| Task objective |
Pull the source text out of every one of the records below and reproduce each line unchanged, leaving out the pictures.
START Dataset
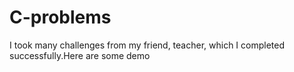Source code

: # C-problems
I took many challenges from my friend, teacher, which I completed successfully.Here are some demo
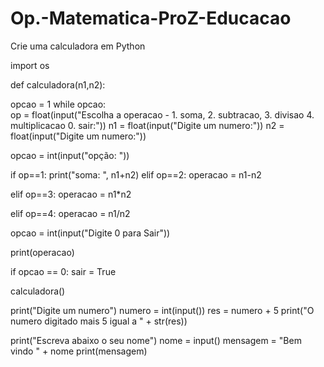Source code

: # Op.-Matematica-ProZ-Educacao
Crie uma calculadora em Python

import os

def calculadora(n1,n2):

  opcao = 1
  while opcao:  
    op = float(input("Escolha a operacao - 1. soma, 2. subtracao, 3. divisao 4. multiplicacao 0. sair:"))
    n1 = float(input("Digite um numero:"))
    n2 = float(input("Digite um numero:"))

  opcao = int(input("opção: "))  
    

  if op==1:
      print("soma: ", n1+n2) 
    elif op==2:
      operacao = n1-n2

  elif op==3:
      operacao = n1*n2
      
  elif op==4:
      operacao = n1/n2
    
  opcao = int(input("Digite 0 para Sair"))

  print(operacao)

  if opcao == 0:
      sair = True

  calculadora()

  print("Digite um numero")
numero = int(input())
res = numero + 5
print("O numero digitado mais 5 igual a " + str(res))

print("Escreva abaixo o seu nome")
nome = input()
mensagem = "Bem vindo " + nome
print(mensagem)
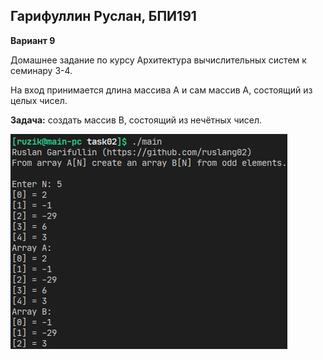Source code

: ## Гарифуллин Руслан, БПИ191

**Вариант 9**

Домашнее задание по курсу Архитектура вычислительных систем к семинару 3-4.

На вход принимается длина массива А и сам массив А, состоящий из целых чисел.

**Задача:** создать массив B, состоящий из нечётных чисел.

![screenshot.png](./screenshot.png)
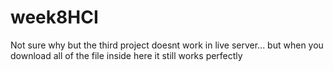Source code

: # week8HCI
Not sure why but the third project doesnt work in live server...
but when you download all of the file inside here it still works perfectly
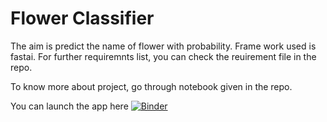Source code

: # Flower Classifier

The aim is predict the name of flower with probability. 
Frame work used is fastai.
For further requiremnts list, you can check the reuirement file in the repo.

To know more about project, go through notebook given in the repo. 

You can launch the app here [![Binder](https://mybinder.org/badge_logo.svg)](https://mybinder.org/v2/gh/khanmustuffa11/flower_classifier/HEAD?filepath=gui.ipynb)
END Dataset
| Result for this exercise |
Source code

: # C-problems
I took many challenges from my friend, teacher, which I completed successfully.Here are some demo
Source code

: # Op.-Matematica-ProZ-Educacao
Crie uma calculadora em Python

import os

def calculadora(n1,n2):

  opcao = 1
  while opcao:  
    op = float(input("Escolha a operacao - 1. soma, 2. subtracao, 3. divisao 4. multiplicacao 0. sair:"))
    n1 = float(input("Digite um numero:"))
    n2 = float(input("Digite um numero:"))

  opcao = int(input("opção: "))  
    

  if op==1:
      print("soma: ", n1+n2) 
    elif op==2:
      operacao = n1-n2

  elif op==3:
      operacao = n1*n2
      
  elif op==4:
      operacao = n1/n2
    
  opcao = int(input("Digite 0 para Sair"))

  print(operacao)

  if opcao == 0:
      sair = True

  calculadora()

  print("Digite um numero")
numero = int(input())
res = numero + 5
print("O numero digitado mais 5 igual a " + str(res))

print("Escreva abaixo o seu nome")
nome = input()
mensagem = "Bem vindo " + nome
print(mensagem)
Source code

: ## Гарифуллин Руслан, БПИ191

**Вариант 9**

Домашнее задание по курсу Архитектура вычислительных систем к семинару 3-4.

На вход принимается длина массива А и сам массив А, состоящий из целых чисел.

**Задача:** создать массив B, состоящий из нечётных чисел.

![screenshot.png](./screenshot.png)
Source code

: # week8HCI
Not sure why but the third project doesnt work in live server...
but when you download all of the file inside here it still works perfectly
Source code

: # Flower Classifier

The aim is predict the name of flower with probability. 
Frame work used is fastai.
For further requiremnts list, you can check the reuirement file in the repo.

To know more about project, go through notebook given in the repo. 

You can launch the app here [![Binder](https://mybinder.org/badge_logo.svg)](https://mybinder.org/v2/gh/khanmustuffa11/flower_classifier/HEAD?filepath=gui.ipynb)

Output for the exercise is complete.